We have $w\geq0$ (since the vector $w$ has nonnegative coordinates) and $w\neq0$ (since $w$ is nonzero). Hence, Lemma 7 (applied to $n$, $B$ and $w$ instead of $m$, $A$ and $v$) yields that $Bw>0$. Thus, $v=Bw>0$. In other words, $v$ is a vector with positive coordinates. Hence, $v$ is nonzero (since $n>0$).

We have $B=A^{0}+A^{1}+\cdots+A^{m}$. Thus, $AB=A^{1}+A^{2}+\cdots+A^{m+1} =BA$. Now, recall that either $Aw\geq w$ or $Aw<w$. Hence, we are in one of the following three cases:

• Case 1: We have $Aw\geq w$ and $Aw\neq w$.

• Case 2: We have $Aw=w$.

• Case 3: We have $Aw<w$.

Let us first consider Case 1. In this case, we have $Aw\geq w$ and $Aw\neq w$. In other words, $Aw-w\geq0$ and $Aw-w\neq0$. Hence, Lemma 7 (applied to $n$, $B$ and $Aw-w$ instead of $m$, $A$ and $v$) yields $B\left( Aw-w\right) >0$. From $v=Bw$, we obtain \begin{equation} Av-v=\underbrace{AB}_{=BA}w-Bw=BAw-Bw=B\left( Aw-w\right) >0. \end{equation} In other words, $Av>v$. Thus, in Case 1, we have proven on our goal (namely, that either $Av>v$ or $Av=v$ or $Av<v$).

Let us next consider Case 2. In this case, we have $Aw=w$. Now, from $v=Bw$, we obtain $Av=\underbrace{AB}_{=BA}w=B\underbrace{Aw}_{=w}=Bw=v$. Thus, in Case 2, we have proven on our goal (namely, that either $Av>v$ or $Av=v$ or $Av<v$).

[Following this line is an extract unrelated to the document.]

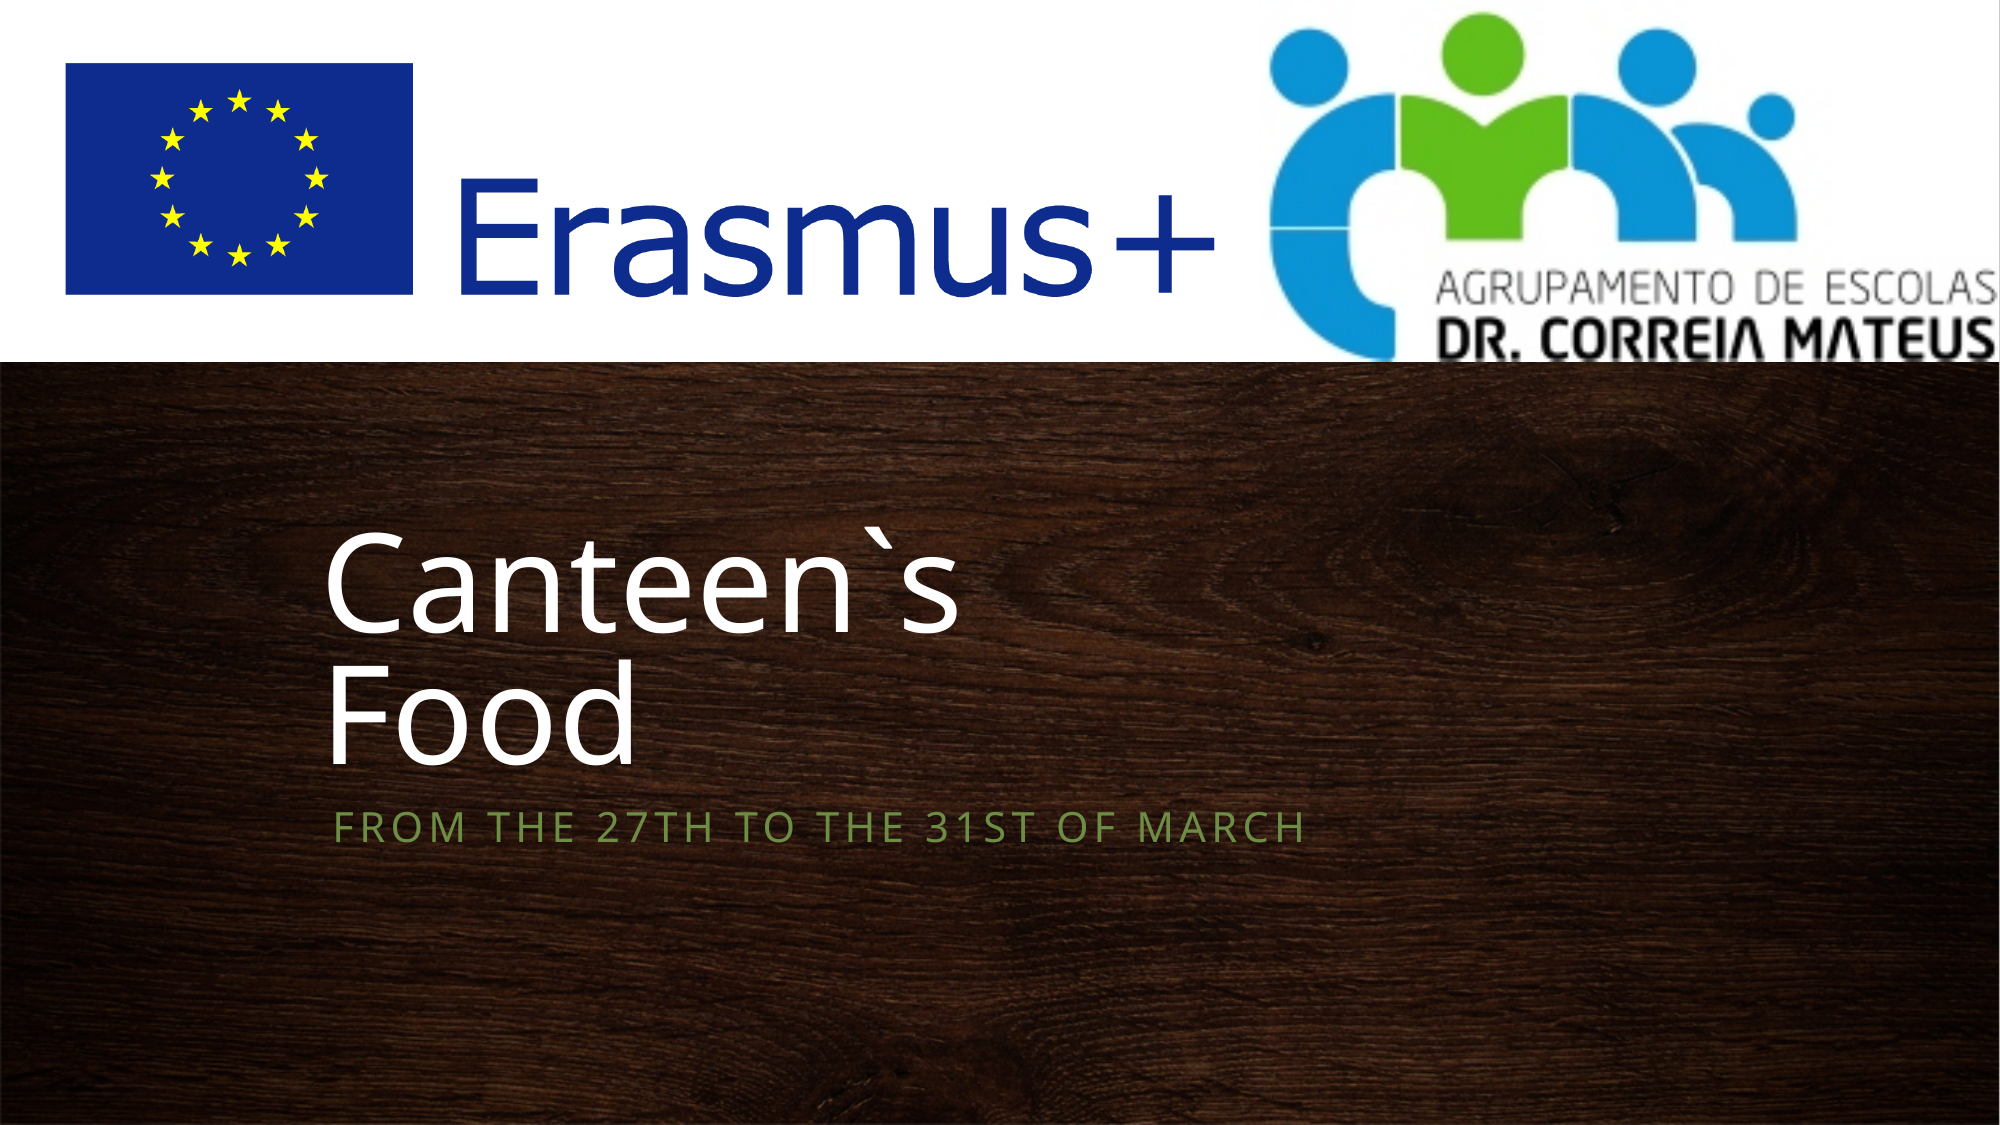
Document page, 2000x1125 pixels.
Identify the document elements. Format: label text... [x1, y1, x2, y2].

Let us finally consider Case 3. In this case, we have $Aw<w$. Hence, $w-Aw>0$. Therefore, $w-Aw\geq0$ and $w-Aw\neq0$. Hence, Lemma 7 (applied to $n$, $B$ and $w-Aw$ instead of $m$, $A$ and $v$) yields $B\left( w-Aw\right) >0$. From $v=Bw$, we obtain \begin{equation} v-Av=Bw-\underbrace{AB}_{=BA}w=Bw-BAw=B\left( w-Aw\right) >0. \end{equation} In other words, $Av<v$. Thus, in Case 3, we have proven on our goal (namely, that either $Av>v$ or $Av=v$ or $Av<v$).

We have now proven our goal in each of the three Cases 1, 2 and 3. Thus, we always have either $Av>v$ or $Av=v$ or $Av<v$. As we have said, this proves Theorem 2.